Will’s phone rang. He answered it and listened, then put it away.
“Well, that was short but pleasurable. I hope it was good for you, too.” His voice had a cutting tone. “That was Dodds. Turns out Charles Wayne Whitaker has been in jail in Indianapolis for the past month. Hell.”
Cheryl Beth sighed. “So back to square one?”
He dropped the shift into drive.
“Maybe not,” he said, “Let’s go catch a killer.”

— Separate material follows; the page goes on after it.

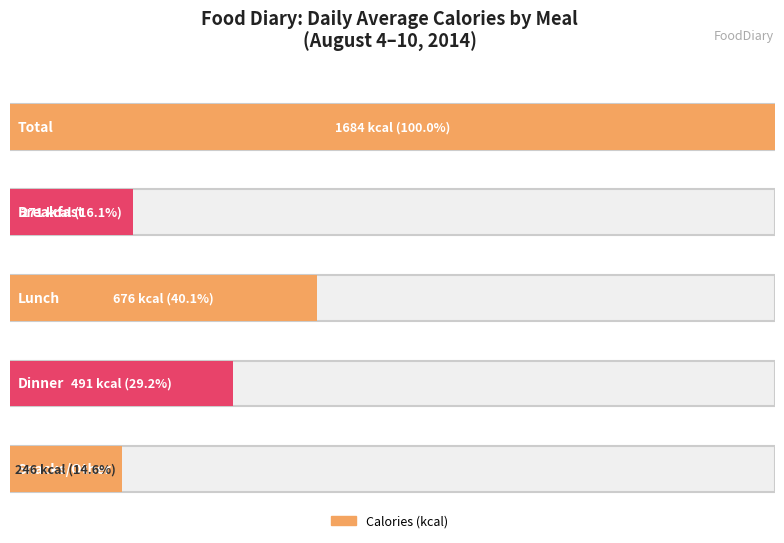

What is the maximum value shown in the chart?

1684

The Seven Hills Marina sat on the other side of Lunken Airport, where Kellogg Avenue crossed the Little Miami River. It was separated from the river by a tree-lined sandbar. Hills covered with more thick trees rose up in every direction. Through the marina’s mouth, a boater would steer into the brown Little Miami, turn south, go around a bend, and the big Ohio River awaited: running fast nearly a thousand miles from Pittsburgh all the way to the Mississippi near Cairo, Illinois. There, the Ohio was actually the larger river.